Put the lines below into a Markdown table with the columns "Row" and "Line text". Give each row a number, skip blank lines, and leave the picture out.

Exercise data:
....

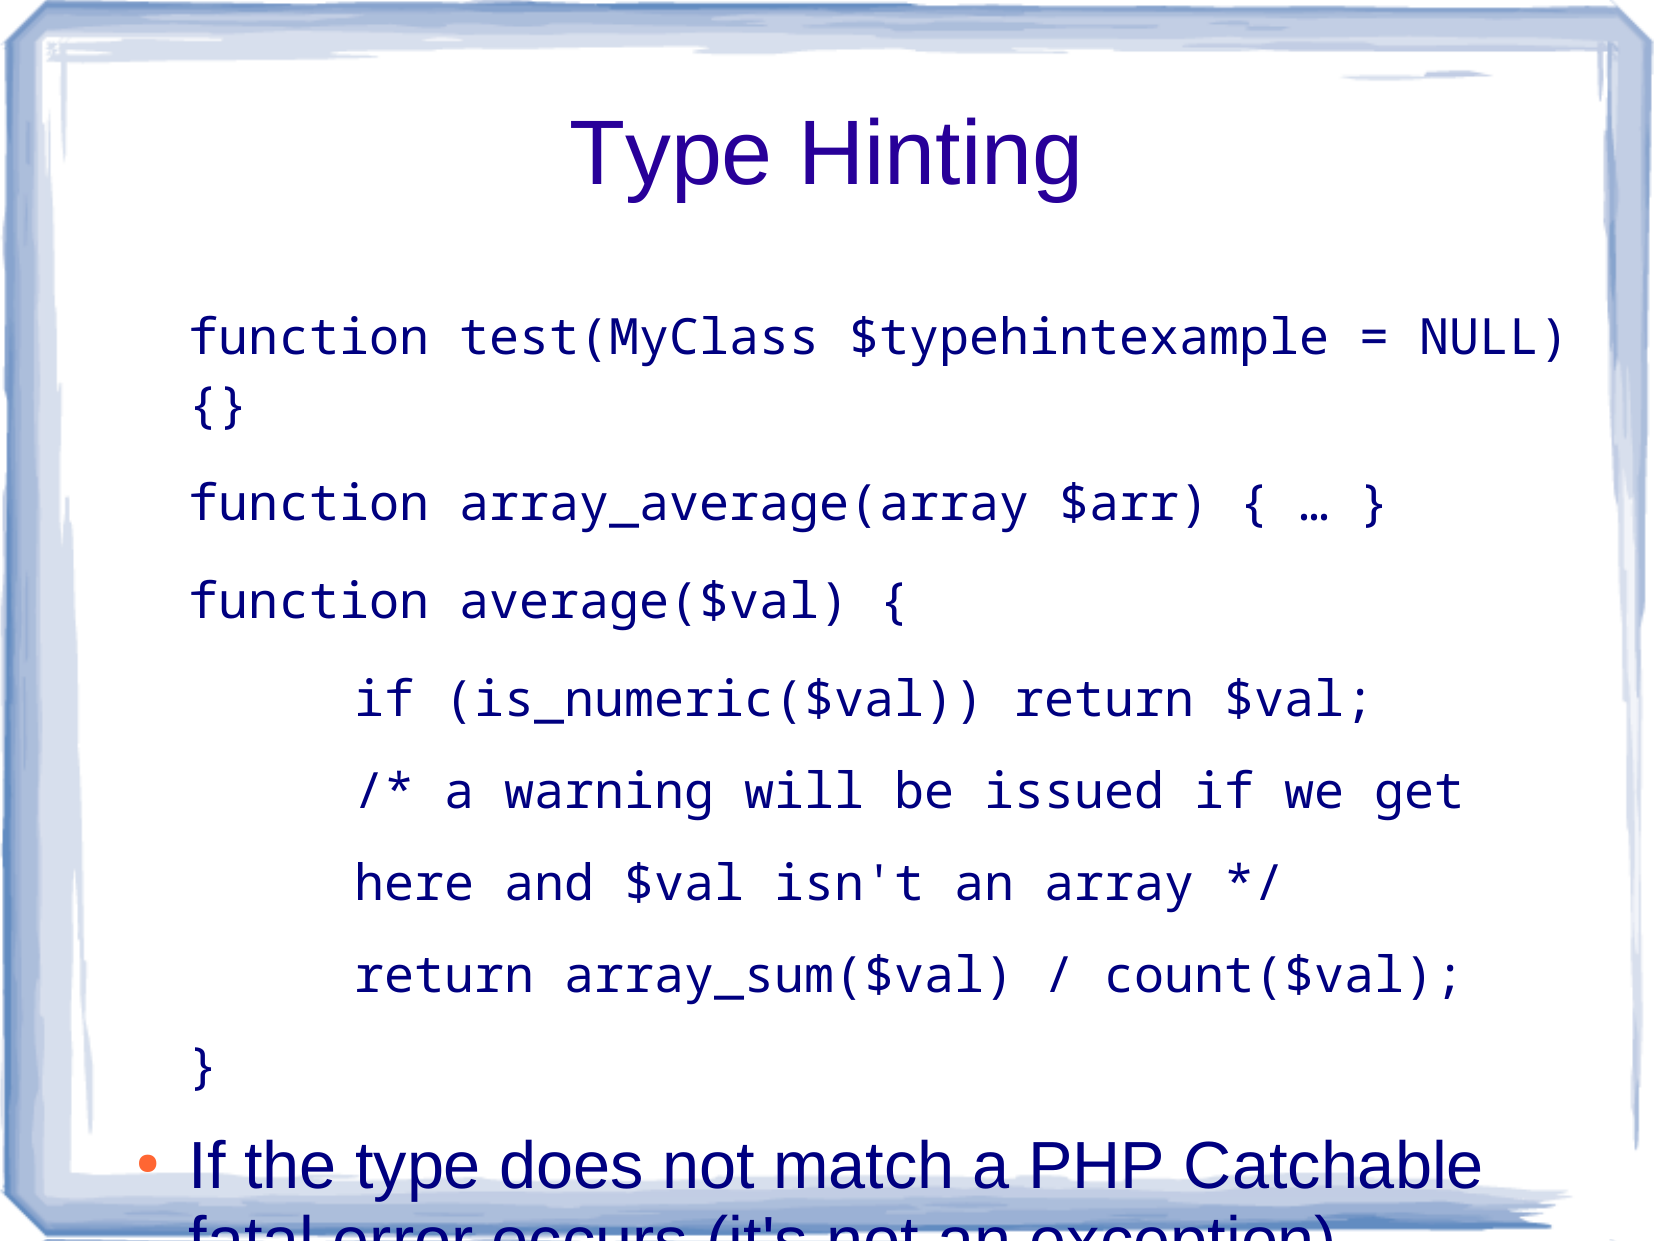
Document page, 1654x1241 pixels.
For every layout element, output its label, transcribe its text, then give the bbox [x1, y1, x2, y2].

picture [423, 1231, 442, 1241]
picture [1142, 1231, 1161, 1241]
picture [1250, 1231, 1269, 1241]
picture [500, 1231, 519, 1241]
picture [341, 1231, 360, 1241]
picture [1288, 1232, 1304, 1241]
picture [1038, 1231, 1057, 1241]
picture [872, 1231, 891, 1241]
title Type Hinting [82, 49, 1571, 257]
picture [985, 1232, 1001, 1241]
picture [837, 1232, 853, 1241]
picture [1181, 1232, 1198, 1241]
picture [0, 0, 1654, 1241]
list function test(MyClass $typehintexample = NULL) {} function array_average(array $arr) { … } function average($val) { if (is_numeric($val)) return $val; /* a warning will be issued if we get here and $val isn't an array */ return array_sum($val) / count($val); } If the type does not match a PHP Catchable fatal error occurs (it's not an exception) [118, 301, 1571, 1130]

....

Task answer:
| Row | Line text |
|---|---|
| 1 | Document page, 1654x1241 pixels. |
| 2 | For every layout element, output its label, transcribe its text, then give the bbox [x1, y1, x2, y2]. |
| 3 | picture [423, 1231, 442, 1241] |
| 4 | picture [1142, 1231, 1161, 1241] |
| 5 | picture [1250, 1231, 1269, 1241] |
| 6 | picture [500, 1231, 519, 1241] |
| 7 | picture [341, 1231, 360, 1241] |
| 8 | picture [1288, 1232, 1304, 1241] |
| 9 | picture [1038, 1231, 1057, 1241] |
| 10 | picture [872, 1231, 891, 1241] |
| 11 | title Type Hinting [82, 49, 1571, 257] |
| 12 | picture [985, 1232, 1001, 1241] |
| 13 | picture [837, 1232, 853, 1241] |
| 14 | picture [1181, 1232, 1198, 1241] |
| 15 | picture [0, 0, 1654, 1241] |
| 16 | list function test(MyClass $typehintexample = NULL) {} function array_average(array $arr) { … } function average($val) { if (is_numeric($val)) return $val; /* a warning will be issued if we get here and $val isn't an array */ return array_sum($val) / count($val); } If the type does not match a PHP Catchable fatal error occurs (it's not an exception) [118, 301, 1571, 1130] |